··· Available data ···

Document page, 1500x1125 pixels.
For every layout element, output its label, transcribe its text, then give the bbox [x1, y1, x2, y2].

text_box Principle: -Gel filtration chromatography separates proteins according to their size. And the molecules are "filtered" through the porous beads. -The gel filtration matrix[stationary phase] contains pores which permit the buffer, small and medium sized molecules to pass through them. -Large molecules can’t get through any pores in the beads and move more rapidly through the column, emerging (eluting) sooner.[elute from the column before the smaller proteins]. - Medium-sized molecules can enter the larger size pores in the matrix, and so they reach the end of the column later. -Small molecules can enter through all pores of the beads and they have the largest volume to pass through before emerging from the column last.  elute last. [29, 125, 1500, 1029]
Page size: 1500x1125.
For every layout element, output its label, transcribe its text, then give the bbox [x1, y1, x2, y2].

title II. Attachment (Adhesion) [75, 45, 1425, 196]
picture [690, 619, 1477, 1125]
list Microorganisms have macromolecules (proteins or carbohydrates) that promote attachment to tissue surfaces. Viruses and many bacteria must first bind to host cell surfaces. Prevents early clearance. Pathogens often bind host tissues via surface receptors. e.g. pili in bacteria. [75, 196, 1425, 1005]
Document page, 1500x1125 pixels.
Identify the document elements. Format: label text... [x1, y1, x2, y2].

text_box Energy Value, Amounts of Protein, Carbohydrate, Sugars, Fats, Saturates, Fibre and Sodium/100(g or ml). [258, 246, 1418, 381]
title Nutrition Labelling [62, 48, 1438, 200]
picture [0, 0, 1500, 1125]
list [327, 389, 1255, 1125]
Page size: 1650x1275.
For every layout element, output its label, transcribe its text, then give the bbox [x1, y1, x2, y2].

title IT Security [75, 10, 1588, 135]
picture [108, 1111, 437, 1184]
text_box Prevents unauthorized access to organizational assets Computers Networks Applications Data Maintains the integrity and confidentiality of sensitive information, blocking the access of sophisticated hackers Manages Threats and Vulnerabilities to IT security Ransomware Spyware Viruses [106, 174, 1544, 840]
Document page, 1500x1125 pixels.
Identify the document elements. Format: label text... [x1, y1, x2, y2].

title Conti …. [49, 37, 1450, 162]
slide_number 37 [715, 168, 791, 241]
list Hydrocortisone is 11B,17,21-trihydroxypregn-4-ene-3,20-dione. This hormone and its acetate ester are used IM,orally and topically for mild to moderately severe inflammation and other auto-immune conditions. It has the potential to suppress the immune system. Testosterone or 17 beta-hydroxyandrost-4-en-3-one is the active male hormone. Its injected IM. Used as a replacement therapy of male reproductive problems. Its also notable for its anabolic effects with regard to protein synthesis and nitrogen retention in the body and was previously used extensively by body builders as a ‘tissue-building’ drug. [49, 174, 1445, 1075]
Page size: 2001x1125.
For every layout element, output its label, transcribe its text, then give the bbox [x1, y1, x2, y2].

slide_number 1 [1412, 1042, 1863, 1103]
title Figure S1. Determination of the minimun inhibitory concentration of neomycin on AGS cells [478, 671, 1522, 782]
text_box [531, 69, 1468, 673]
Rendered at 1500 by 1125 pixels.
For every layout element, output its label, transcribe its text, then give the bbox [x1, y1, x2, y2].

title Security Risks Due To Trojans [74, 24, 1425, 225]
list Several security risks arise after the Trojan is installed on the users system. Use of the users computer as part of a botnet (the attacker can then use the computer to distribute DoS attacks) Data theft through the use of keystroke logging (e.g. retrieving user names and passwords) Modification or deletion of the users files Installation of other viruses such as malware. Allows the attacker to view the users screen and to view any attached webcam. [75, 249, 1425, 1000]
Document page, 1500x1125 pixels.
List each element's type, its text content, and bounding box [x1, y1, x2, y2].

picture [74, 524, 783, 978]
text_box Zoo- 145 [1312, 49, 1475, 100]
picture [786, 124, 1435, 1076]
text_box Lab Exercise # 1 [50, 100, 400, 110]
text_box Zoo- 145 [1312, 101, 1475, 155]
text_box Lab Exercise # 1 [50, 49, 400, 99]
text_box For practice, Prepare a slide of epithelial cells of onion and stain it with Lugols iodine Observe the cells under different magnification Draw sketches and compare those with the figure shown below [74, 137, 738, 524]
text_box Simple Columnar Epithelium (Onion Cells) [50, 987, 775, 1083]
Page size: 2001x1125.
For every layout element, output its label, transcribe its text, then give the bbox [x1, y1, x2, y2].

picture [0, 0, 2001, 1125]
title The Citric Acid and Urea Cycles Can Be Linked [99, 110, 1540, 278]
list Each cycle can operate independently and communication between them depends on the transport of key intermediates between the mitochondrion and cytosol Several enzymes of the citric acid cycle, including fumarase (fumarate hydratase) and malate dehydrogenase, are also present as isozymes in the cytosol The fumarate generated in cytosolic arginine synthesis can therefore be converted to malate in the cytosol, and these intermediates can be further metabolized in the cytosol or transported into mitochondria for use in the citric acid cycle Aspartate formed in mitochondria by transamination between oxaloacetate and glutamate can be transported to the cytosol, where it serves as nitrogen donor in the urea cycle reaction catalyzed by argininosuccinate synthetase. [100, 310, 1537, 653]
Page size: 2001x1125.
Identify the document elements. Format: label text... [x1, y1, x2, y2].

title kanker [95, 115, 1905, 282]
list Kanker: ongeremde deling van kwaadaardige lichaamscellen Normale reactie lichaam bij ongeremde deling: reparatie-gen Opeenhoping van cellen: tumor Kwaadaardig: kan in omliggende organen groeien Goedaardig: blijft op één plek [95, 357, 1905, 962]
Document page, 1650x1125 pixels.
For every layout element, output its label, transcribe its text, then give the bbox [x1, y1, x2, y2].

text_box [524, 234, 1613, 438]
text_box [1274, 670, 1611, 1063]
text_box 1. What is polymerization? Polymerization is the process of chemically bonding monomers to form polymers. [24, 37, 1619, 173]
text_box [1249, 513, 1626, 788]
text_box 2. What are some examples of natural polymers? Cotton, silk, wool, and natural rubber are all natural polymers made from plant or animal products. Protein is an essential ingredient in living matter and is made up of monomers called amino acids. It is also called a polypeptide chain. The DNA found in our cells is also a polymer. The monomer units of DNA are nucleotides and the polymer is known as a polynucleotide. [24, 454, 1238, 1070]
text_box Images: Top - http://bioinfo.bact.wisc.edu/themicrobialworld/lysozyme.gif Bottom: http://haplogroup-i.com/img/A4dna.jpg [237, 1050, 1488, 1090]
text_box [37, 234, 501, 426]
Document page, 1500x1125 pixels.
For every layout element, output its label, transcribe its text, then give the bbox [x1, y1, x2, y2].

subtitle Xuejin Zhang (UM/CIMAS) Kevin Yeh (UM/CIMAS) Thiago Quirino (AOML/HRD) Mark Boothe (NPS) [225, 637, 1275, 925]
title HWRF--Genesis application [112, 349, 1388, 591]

···

*Work task:*
Using the material above, print every entry exactly as written.

*Expected answer:*
Document page, 1500x1125 pixels.
For every layout element, output its label, transcribe its text, then give the bbox [x1, y1, x2, y2].

text_box Principle: -Gel filtration chromatography separates proteins according to their size. And the molecules are "filtered" through the porous beads. -The gel filtration matrix[stationary phase] contains pores which permit the buffer, small and medium sized molecules to pass through them. -Large molecules can’t get through any pores in the beads and move more rapidly through the column, emerging (eluting) sooner.[elute from the column before the smaller proteins]. - Medium-sized molecules can enter the larger size pores in the matrix, and so they reach the end of the column later. -Small molecules can enter through all pores of the beads and they have the largest volume to pass through before emerging from the column last.  elute last. [29, 125, 1500, 1029]
Page size: 1500x1125.
For every layout element, output its label, transcribe its text, then give the bbox [x1, y1, x2, y2].

title II. Attachment (Adhesion) [75, 45, 1425, 196]
picture [690, 619, 1477, 1125]
list Microorganisms have macromolecules (proteins or carbohydrates) that promote attachment to tissue surfaces. Viruses and many bacteria must first bind to host cell surfaces. Prevents early clearance. Pathogens often bind host tissues via surface receptors. e.g. pili in bacteria. [75, 196, 1425, 1005]
Document page, 1500x1125 pixels.
Identify the document elements. Format: label text... [x1, y1, x2, y2].

text_box Energy Value, Amounts of Protein, Carbohydrate, Sugars, Fats, Saturates, Fibre and Sodium/100(g or ml). [258, 246, 1418, 381]
title Nutrition Labelling [62, 48, 1438, 200]
picture [0, 0, 1500, 1125]
list [327, 389, 1255, 1125]
Page size: 1650x1275.
For every layout element, output its label, transcribe its text, then give the bbox [x1, y1, x2, y2].

title IT Security [75, 10, 1588, 135]
picture [108, 1111, 437, 1184]
text_box Prevents unauthorized access to organizational assets Computers Networks Applications Data Maintains the integrity and confidentiality of sensitive information, blocking the access of sophisticated hackers Manages Threats and Vulnerabilities to IT security Ransomware Spyware Viruses [106, 174, 1544, 840]
Document page, 1500x1125 pixels.
Identify the document elements. Format: label text... [x1, y1, x2, y2].

title Conti …. [49, 37, 1450, 162]
slide_number 37 [715, 168, 791, 241]
list Hydrocortisone is 11B,17,21-trihydroxypregn-4-ene-3,20-dione. This hormone and its acetate ester are used IM,orally and topically for mild to moderately severe inflammation and other auto-immune conditions. It has the potential to suppress the immune system. Testosterone or 17 beta-hydroxyandrost-4-en-3-one is the active male hormone. Its injected IM. Used as a replacement therapy of male reproductive problems. Its also notable for its anabolic effects with regard to protein synthesis and nitrogen retention in the body and was previously used extensively by body builders as a ‘tissue-building’ drug. [49, 174, 1445, 1075]
Page size: 2001x1125.
For every layout element, output its label, transcribe its text, then give the bbox [x1, y1, x2, y2].

slide_number 1 [1412, 1042, 1863, 1103]
title Figure S1. Determination of the minimun inhibitory concentration of neomycin on AGS cells [478, 671, 1522, 782]
text_box [531, 69, 1468, 673]
Rendered at 1500 by 1125 pixels.
For every layout element, output its label, transcribe its text, then give the bbox [x1, y1, x2, y2].

title Security Risks Due To Trojans [74, 24, 1425, 225]
list Several security risks arise after the Trojan is installed on the users system. Use of the users computer as part of a botnet (the attacker can then use the computer to distribute DoS attacks) Data theft through the use of keystroke logging (e.g. retrieving user names and passwords) Modification or deletion of the users files Installation of other viruses such as malware. Allows the attacker to view the users screen and to view any attached webcam. [75, 249, 1425, 1000]
Document page, 1500x1125 pixels.
List each element's type, its text content, and bounding box [x1, y1, x2, y2].

picture [74, 524, 783, 978]
text_box Zoo- 145 [1312, 49, 1475, 100]
picture [786, 124, 1435, 1076]
text_box Lab Exercise # 1 [50, 100, 400, 110]
text_box Zoo- 145 [1312, 101, 1475, 155]
text_box Lab Exercise # 1 [50, 49, 400, 99]
text_box For practice, Prepare a slide of epithelial cells of onion and stain it with Lugols iodine Observe the cells under different magnification Draw sketches and compare those with the figure shown below [74, 137, 738, 524]
text_box Simple Columnar Epithelium (Onion Cells) [50, 987, 775, 1083]
Page size: 2001x1125.
For every layout element, output its label, transcribe its text, then give the bbox [x1, y1, x2, y2].

picture [0, 0, 2001, 1125]
title The Citric Acid and Urea Cycles Can Be Linked [99, 110, 1540, 278]
list Each cycle can operate independently and communication between them depends on the transport of key intermediates between the mitochondrion and cytosol Several enzymes of the citric acid cycle, including fumarase (fumarate hydratase) and malate dehydrogenase, are also present as isozymes in the cytosol The fumarate generated in cytosolic arginine synthesis can therefore be converted to malate in the cytosol, and these intermediates can be further metabolized in the cytosol or transported into mitochondria for use in the citric acid cycle Aspartate formed in mitochondria by transamination between oxaloacetate and glutamate can be transported to the cytosol, where it serves as nitrogen donor in the urea cycle reaction catalyzed by argininosuccinate synthetase. [100, 310, 1537, 653]
Page size: 2001x1125.
Identify the document elements. Format: label text... [x1, y1, x2, y2].

title kanker [95, 115, 1905, 282]
list Kanker: ongeremde deling van kwaadaardige lichaamscellen Normale reactie lichaam bij ongeremde deling: reparatie-gen Opeenhoping van cellen: tumor Kwaadaardig: kan in omliggende organen groeien Goedaardig: blijft op één plek [95, 357, 1905, 962]
Document page, 1650x1125 pixels.
For every layout element, output its label, transcribe its text, then give the bbox [x1, y1, x2, y2].

text_box [524, 234, 1613, 438]
text_box [1274, 670, 1611, 1063]
text_box 1. What is polymerization? Polymerization is the process of chemically bonding monomers to form polymers. [24, 37, 1619, 173]
text_box [1249, 513, 1626, 788]
text_box 2. What are some examples of natural polymers? Cotton, silk, wool, and natural rubber are all natural polymers made from plant or animal products. Protein is an essential ingredient in living matter and is made up of monomers called amino acids. It is also called a polypeptide chain. The DNA found in our cells is also a polymer. The monomer units of DNA are nucleotides and the polymer is known as a polynucleotide. [24, 454, 1238, 1070]
text_box Images: Top - http://bioinfo.bact.wisc.edu/themicrobialworld/lysozyme.gif Bottom: http://haplogroup-i.com/img/A4dna.jpg [237, 1050, 1488, 1090]
text_box [37, 234, 501, 426]
Document page, 1500x1125 pixels.
For every layout element, output its label, transcribe its text, then give the bbox [x1, y1, x2, y2].

subtitle Xuejin Zhang (UM/CIMAS) Kevin Yeh (UM/CIMAS) Thiago Quirino (AOML/HRD) Mark Boothe (NPS) [225, 637, 1275, 925]
title HWRF--Genesis application [112, 349, 1388, 591]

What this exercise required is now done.